The session was already coming to order, if slowly, and Alxa and her twin sat with their parents behind their distant aunt Ywa. Ywa was Annid of Annids and the speaker of the Water Council, the semi-permanent body that governed Etxelur and Northland. Crimm was here, another uncle, the fisherman who had brought Uncle Pyxeas home from Coldland. Other members of the Council attended, along with senior members of other Houses: the priest-scholars, the masons who maintained the Wall, the water engineers who managed the drainage of the countryside beyond. Dignitaries from the Wall’s many Districts had gathered too, their gowns emblazoned with the numbers and symbols of their homes: Four East, Seventeen West. Only Great Etxelur itself had no east or west designation, no number; Etxelur was the centre, the zero. Before the stage, below the Northlanders, sat the guests in their parties: Carthaginians and Hatti and Muslims and Germans and Franks, even a few Albians, stern and silent. In all there were perhaps fifty people here in this great and ancient Hall. And as they waited for the session to begin, the foreigners, dignitaries in their own countries, showed signs of restlessness.

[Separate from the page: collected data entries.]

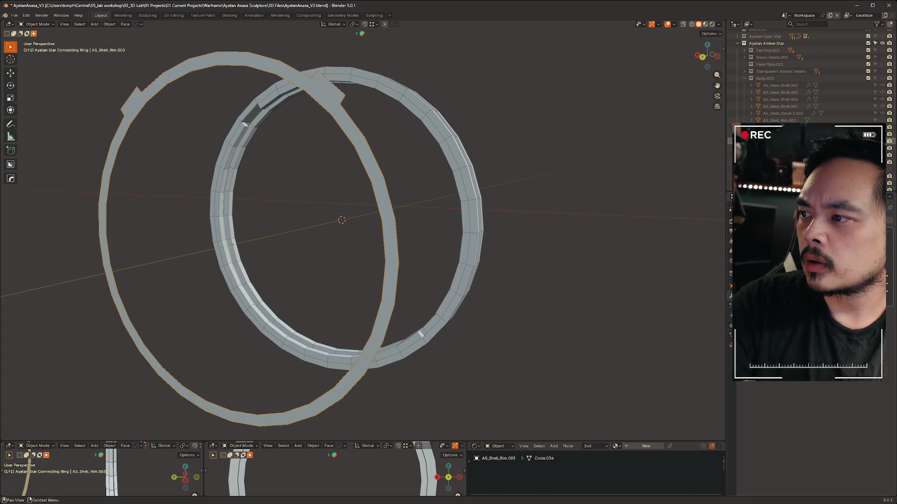
Step through the outer strip's edits (offset copy, raised bumps) back to the closed outer ring.
{"action": "key", "text": "ctrl+shift+z"}
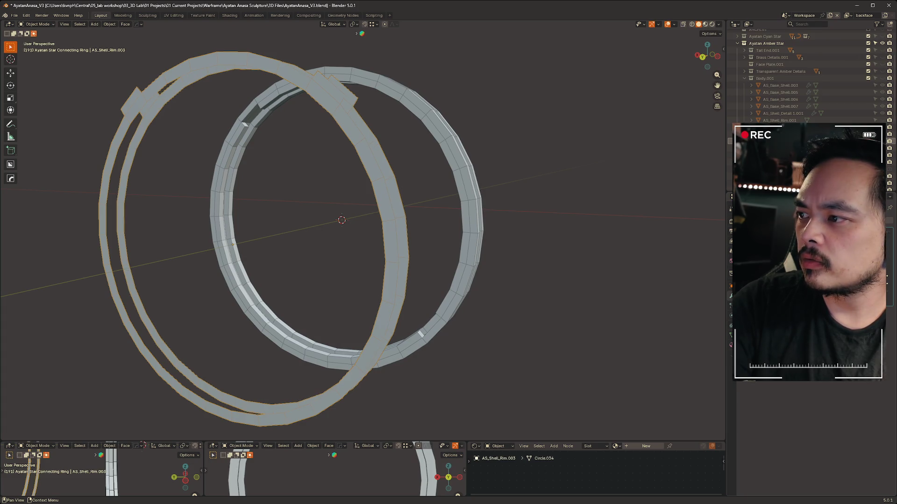
{"action": "mouse_move", "coordinate": [556, 225]}
{"action": "middle_mouse_down"}
{"action": "mouse_move", "coordinate": [480, 222]}
{"action": "mouse_move", "coordinate": [557, 216]}
{"action": "mouse_move", "coordinate": [596, 236]}
{"action": "mouse_move", "coordinate": [496, 228]}
{"action": "middle_mouse_up"}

They were all waiting for Pyxeas.

At last Alxa’s great-uncle came bustling into the Hall, with slates and scrolls of paper under his arm. He wasn’t in the stylised wolf-fur cloak he should have been wearing to mark his membership of his own House of scholars and priests; instead he wore smelly-looking furs that seemed as if they were still crusted with seawater. And he was accompanied by a young man, short, stocky, plump-looking, with a flat, sketchy face and short dark hair. He too was bundled up in a fur jacket and trousers, and he looked uncomfortably hot. He was a Coldlander, Alxa realised; he must have travelled back across the ocean with Pyxeas. The scholar glanced around, squinting, short-sighted, comical with his ruddy face and shock of snow-white hair sticking up around a bald pate. Alxa hadn’t seen him for three years; he seemed a lot older than she remembered.